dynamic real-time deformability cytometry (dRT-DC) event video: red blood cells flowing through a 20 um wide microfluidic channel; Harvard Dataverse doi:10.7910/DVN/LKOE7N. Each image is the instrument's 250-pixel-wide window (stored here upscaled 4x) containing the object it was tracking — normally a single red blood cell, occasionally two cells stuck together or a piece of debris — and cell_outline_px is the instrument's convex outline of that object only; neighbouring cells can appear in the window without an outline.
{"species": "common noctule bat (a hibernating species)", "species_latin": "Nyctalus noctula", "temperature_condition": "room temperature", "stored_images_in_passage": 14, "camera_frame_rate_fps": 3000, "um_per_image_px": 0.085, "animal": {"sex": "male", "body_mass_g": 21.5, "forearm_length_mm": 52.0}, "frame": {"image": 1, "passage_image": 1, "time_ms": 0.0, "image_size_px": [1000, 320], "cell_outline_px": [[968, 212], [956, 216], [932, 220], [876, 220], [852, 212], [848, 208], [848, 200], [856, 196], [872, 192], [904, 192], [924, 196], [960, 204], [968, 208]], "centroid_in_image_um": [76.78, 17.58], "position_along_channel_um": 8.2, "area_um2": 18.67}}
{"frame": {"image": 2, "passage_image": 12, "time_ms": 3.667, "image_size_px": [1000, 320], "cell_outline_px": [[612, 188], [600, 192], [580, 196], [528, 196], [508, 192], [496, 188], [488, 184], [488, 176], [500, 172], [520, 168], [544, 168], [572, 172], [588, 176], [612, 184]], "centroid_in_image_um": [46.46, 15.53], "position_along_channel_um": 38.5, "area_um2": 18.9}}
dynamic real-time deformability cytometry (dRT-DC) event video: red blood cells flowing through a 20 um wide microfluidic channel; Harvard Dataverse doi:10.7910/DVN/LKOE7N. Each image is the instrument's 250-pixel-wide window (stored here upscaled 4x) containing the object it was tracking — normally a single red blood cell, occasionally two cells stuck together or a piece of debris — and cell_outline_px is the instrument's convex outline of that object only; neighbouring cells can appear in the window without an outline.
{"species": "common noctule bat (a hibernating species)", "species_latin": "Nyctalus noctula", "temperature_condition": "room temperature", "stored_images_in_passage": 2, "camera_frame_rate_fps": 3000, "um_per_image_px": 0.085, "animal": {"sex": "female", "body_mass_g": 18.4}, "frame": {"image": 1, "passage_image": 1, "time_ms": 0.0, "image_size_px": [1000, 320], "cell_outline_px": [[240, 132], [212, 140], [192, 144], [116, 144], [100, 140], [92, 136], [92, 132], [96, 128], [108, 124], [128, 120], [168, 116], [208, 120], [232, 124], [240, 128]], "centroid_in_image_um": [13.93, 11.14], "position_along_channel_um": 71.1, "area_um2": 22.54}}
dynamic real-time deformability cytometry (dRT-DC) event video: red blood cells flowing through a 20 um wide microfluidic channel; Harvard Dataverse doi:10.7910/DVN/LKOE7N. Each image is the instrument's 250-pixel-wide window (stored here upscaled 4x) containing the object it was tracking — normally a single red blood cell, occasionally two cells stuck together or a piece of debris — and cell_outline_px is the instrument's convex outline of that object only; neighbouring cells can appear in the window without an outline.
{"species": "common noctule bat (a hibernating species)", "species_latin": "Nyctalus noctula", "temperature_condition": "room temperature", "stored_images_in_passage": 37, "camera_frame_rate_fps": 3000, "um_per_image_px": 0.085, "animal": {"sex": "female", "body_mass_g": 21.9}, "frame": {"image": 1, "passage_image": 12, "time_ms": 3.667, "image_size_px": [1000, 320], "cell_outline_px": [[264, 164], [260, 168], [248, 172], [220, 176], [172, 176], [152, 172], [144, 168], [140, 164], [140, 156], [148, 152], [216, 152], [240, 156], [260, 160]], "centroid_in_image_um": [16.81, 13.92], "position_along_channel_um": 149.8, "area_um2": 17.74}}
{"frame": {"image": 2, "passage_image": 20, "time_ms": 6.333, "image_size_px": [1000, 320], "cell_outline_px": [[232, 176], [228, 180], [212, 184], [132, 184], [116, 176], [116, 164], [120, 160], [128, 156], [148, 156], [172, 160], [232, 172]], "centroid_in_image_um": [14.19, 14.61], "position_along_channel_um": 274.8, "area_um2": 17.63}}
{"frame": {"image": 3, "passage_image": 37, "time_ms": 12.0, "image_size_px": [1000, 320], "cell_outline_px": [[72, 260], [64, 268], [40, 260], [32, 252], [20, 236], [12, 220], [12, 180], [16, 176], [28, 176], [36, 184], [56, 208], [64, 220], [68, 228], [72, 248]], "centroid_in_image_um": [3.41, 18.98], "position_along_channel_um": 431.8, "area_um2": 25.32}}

--- --- ---

[What you will do]: Each record should come back exactly as written.

[Solution]:
dynamic real-time deformability cytometry (dRT-DC) event video: red blood cells flowing through a 20 um wide microfluidic channel; Harvard Dataverse doi:10.7910/DVN/LKOE7N. Each image is the instrument's 250-pixel-wide window (stored here upscaled 4x) containing the object it was tracking — normally a single red blood cell, occasionally two cells stuck together or a piece of debris — and cell_outline_px is the instrument's convex outline of that object only; neighbouring cells can appear in the window without an outline.
{"species": "common noctule bat (a hibernating species)", "species_latin": "Nyctalus noctula", "temperature_condition": "room temperature", "stored_images_in_passage": 14, "camera_frame_rate_fps": 3000, "um_per_image_px": 0.085, "animal": {"sex": "male", "body_mass_g": 21.5, "forearm_length_mm": 52.0}, "frame": {"image": 1, "passage_image": 1, "time_ms": 0.0, "image_size_px": [1000, 320], "cell_outline_px": [[968, 212], [956, 216], [932, 220], [876, 220], [852, 212], [848, 208], [848, 200], [856, 196], [872, 192], [904, 192], [924, 196], [960, 204], [968, 208]], "centroid_in_image_um": [76.78, 17.58], "position_along_channel_um": 8.2, "area_um2": 18.67}}
{"frame": {"image": 2, "passage_image": 12, "time_ms": 3.667, "image_size_px": [1000, 320], "cell_outline_px": [[612, 188], [600, 192], [580, 196], [528, 196], [508, 192], [496, 188], [488, 184], [488, 176], [500, 172], [520, 168], [544, 168], [572, 172], [588, 176], [612, 184]], "centroid_in_image_um": [46.46, 15.53], "position_along_channel_um": 38.5, "area_um2": 18.9}}
dynamic real-time deformability cytometry (dRT-DC) event video: red blood cells flowing through a 20 um wide microfluidic channel; Harvard Dataverse doi:10.7910/DVN/LKOE7N. Each image is the instrument's 250-pixel-wide window (stored here upscaled 4x) containing the object it was tracking — normally a single red blood cell, occasionally two cells stuck together or a piece of debris — and cell_outline_px is the instrument's convex outline of that object only; neighbouring cells can appear in the window without an outline.
{"species": "common noctule bat (a hibernating species)", "species_latin": "Nyctalus noctula", "temperature_condition": "room temperature", "stored_images_in_passage": 2, "camera_frame_rate_fps": 3000, "um_per_image_px": 0.085, "animal": {"sex": "female", "body_mass_g": 18.4}, "frame": {"image": 1, "passage_image": 1, "time_ms": 0.0, "image_size_px": [1000, 320], "cell_outline_px": [[240, 132], [212, 140], [192, 144], [116, 144], [100, 140], [92, 136], [92, 132], [96, 128], [108, 124], [128, 120], [168, 116], [208, 120], [232, 124], [240, 128]], "centroid_in_image_um": [13.93, 11.14], "position_along_channel_um": 71.1, "area_um2": 22.54}}
dynamic real-time deformability cytometry (dRT-DC) event video: red blood cells flowing through a 20 um wide microfluidic channel; Harvard Dataverse doi:10.7910/DVN/LKOE7N. Each image is the instrument's 250-pixel-wide window (stored here upscaled 4x) containing the object it was tracking — normally a single red blood cell, occasionally two cells stuck together or a piece of debris — and cell_outline_px is the instrument's convex outline of that object only; neighbouring cells can appear in the window without an outline.
{"species": "common noctule bat (a hibernating species)", "species_latin": "Nyctalus noctula", "temperature_condition": "room temperature", "stored_images_in_passage": 37, "camera_frame_rate_fps": 3000, "um_per_image_px": 0.085, "animal": {"sex": "female", "body_mass_g": 21.9}, "frame": {"image": 1, "passage_image": 12, "time_ms": 3.667, "image_size_px": [1000, 320], "cell_outline_px": [[264, 164], [260, 168], [248, 172], [220, 176], [172, 176], [152, 172], [144, 168], [140, 164], [140, 156], [148, 152], [216, 152], [240, 156], [260, 160]], "centroid_in_image_um": [16.81, 13.92], "position_along_channel_um": 149.8, "area_um2": 17.74}}
{"frame": {"image": 2, "passage_image": 20, "time_ms": 6.333, "image_size_px": [1000, 320], "cell_outline_px": [[232, 176], [228, 180], [212, 184], [132, 184], [116, 176], [116, 164], [120, 160], [128, 156], [148, 156], [172, 160], [232, 172]], "centroid_in_image_um": [14.19, 14.61], "position_along_channel_um": 274.8, "area_um2": 17.63}}
{"frame": {"image": 3, "passage_image": 37, "time_ms": 12.0, "image_size_px": [1000, 320], "cell_outline_px": [[72, 260], [64, 268], [40, 260], [32, 252], [20, 236], [12, 220], [12, 180], [16, 176], [28, 176], [36, 184], [56, 208], [64, 220], [68, 228], [72, 248]], "centroid_in_image_um": [3.41, 18.98], "position_along_channel_um": 431.8, "area_um2": 25.32}}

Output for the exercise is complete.